Summer’s over, technically. It seemed a vast slow-ripening season of wonder and recovery, stretching out from May to as far as the eye could see. Not till August did I feel it aging, and grab it with both hands.
We were out at the lake, ([10. The north end of Damariscotta Lake.]) visiting friends. I felt hemmed in, resisting and then relenting to the urge to swim away into oblivion. The sounds of shore faded, the deep darkened, and I was alone with the sky.
I swam for about three hours. I thought “I could die out here”, but I knew I wouldn’t. Emotional tension was erased by exertion and then hunger. I returned cured, ate and ached well.
For weeks I yearned to be in or on the water, swimming, then snorkeling, then kayaking, then windsurfing — pushing myself into places that pushed back. ([20. I also sailed a dinghy on the deliciously lonely Tunk Lake, by myself one afternoon for several hours. It scratched an old sailing itch and finally proved a great number of nautical fantasies feasible. I felt at the time, and no less so now, “this is as good as it gets”.]) I paddled around Peaks Island in the wake of a hurricane, fighting five-foot seas and better advice. ([30. A “small craft advisory” was in effect as Hurricane Katia moved up the coast.]). I climbed on and fell off the sailboard, again and again, and drifted, until I was exhausted. Until I got it, and got home, because there was no other choice. ([40. A “sailboard” is what one uses for “windsurfing”. I like the generic terminology since “Windsurf” was once a brand name, and because I’d rather sail than surf. And “this is my sailboard” sounds better than “this is my board, which looks like a surfboard but is actually for windsurfing, er, sailing, in my case”.])
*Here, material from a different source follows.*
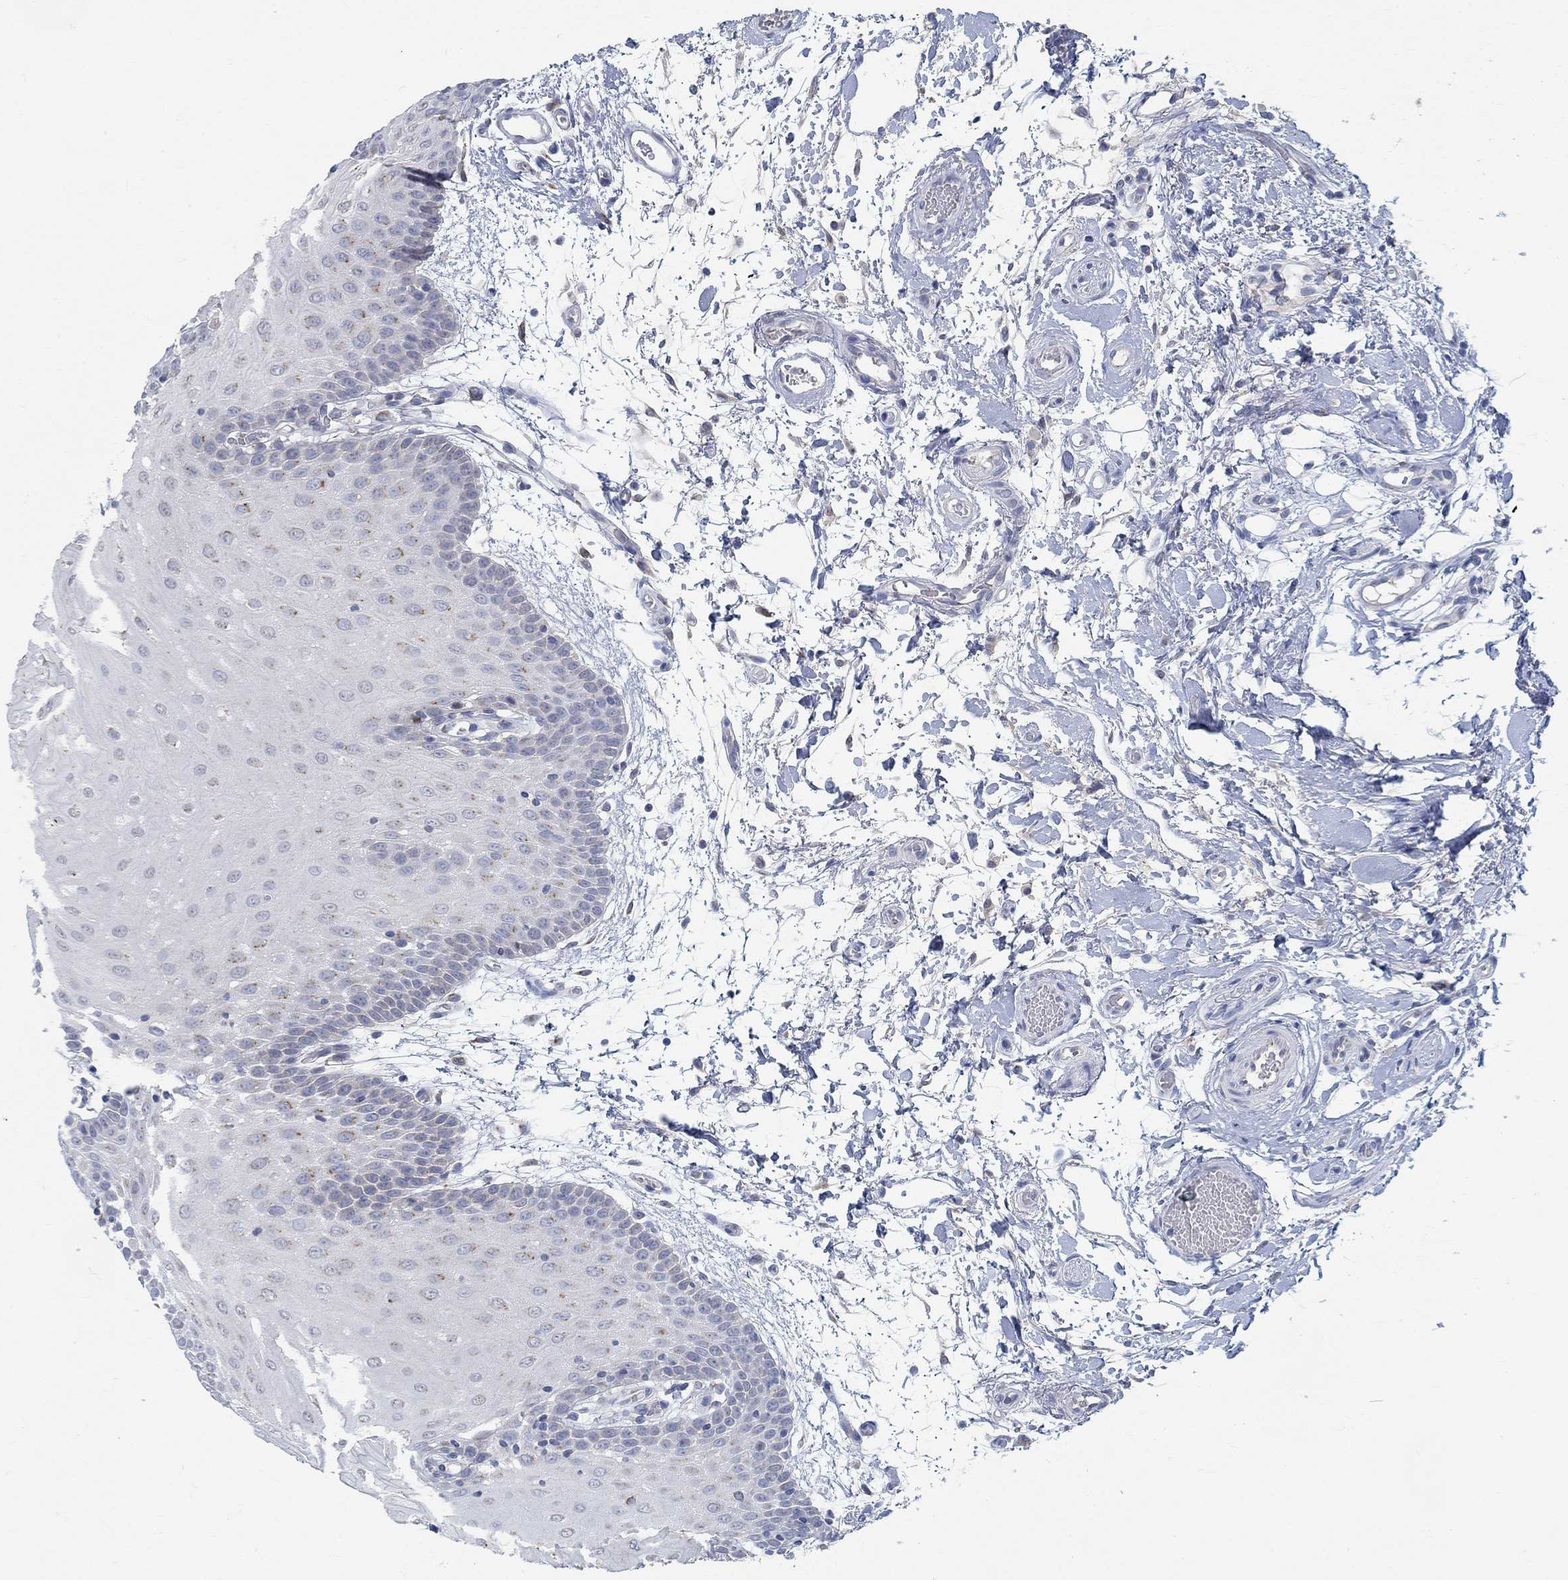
{"staining": {"intensity": "negative", "quantity": "none", "location": "none"}, "tissue": "oral mucosa", "cell_type": "Squamous epithelial cells", "image_type": "normal", "snomed": [{"axis": "morphology", "description": "Normal tissue, NOS"}, {"axis": "morphology", "description": "Squamous cell carcinoma, NOS"}, {"axis": "topography", "description": "Oral tissue"}, {"axis": "topography", "description": "Head-Neck"}], "caption": "Immunohistochemistry photomicrograph of unremarkable oral mucosa: human oral mucosa stained with DAB (3,3'-diaminobenzidine) exhibits no significant protein positivity in squamous epithelial cells.", "gene": "TEKT4", "patient": {"sex": "female", "age": 75}}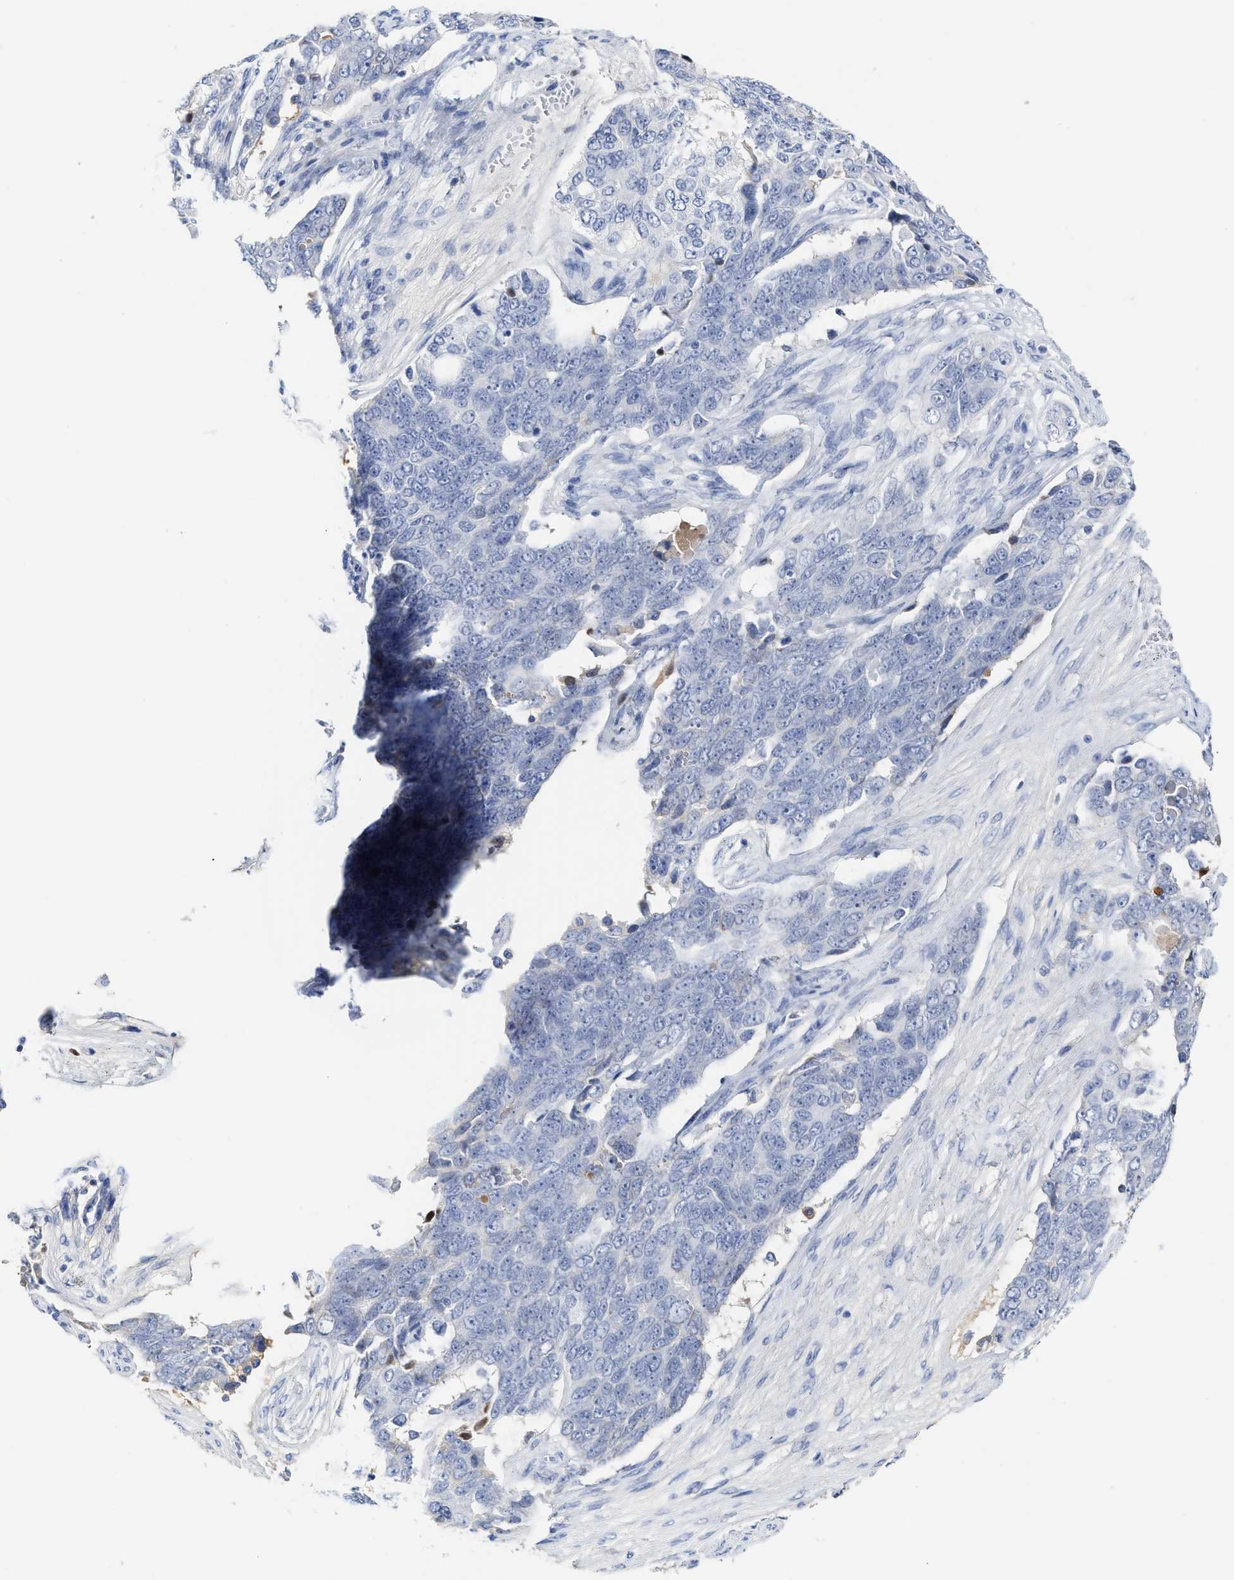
{"staining": {"intensity": "negative", "quantity": "none", "location": "none"}, "tissue": "ovarian cancer", "cell_type": "Tumor cells", "image_type": "cancer", "snomed": [{"axis": "morphology", "description": "Carcinoma, endometroid"}, {"axis": "topography", "description": "Ovary"}], "caption": "IHC of ovarian cancer (endometroid carcinoma) shows no staining in tumor cells.", "gene": "C2", "patient": {"sex": "female", "age": 51}}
And I dropped about $5K for these late-summer flings: a mid-life crisis and retirement rolled into one, for a weekend warrior with no week. Six months ago I was too depressed — or stuck in my routine, or bound by expired fantasies — to consider such adventures. Are they more than a distraction now?
Today I’m jolted and unbalanced like a radio out of tune — queasy after five days of 340 mg Temodar, and likely missing a dose or two of anti-depressants after drowning my iPhone and its daily alarms in the corrosive salt water of Casco Bay.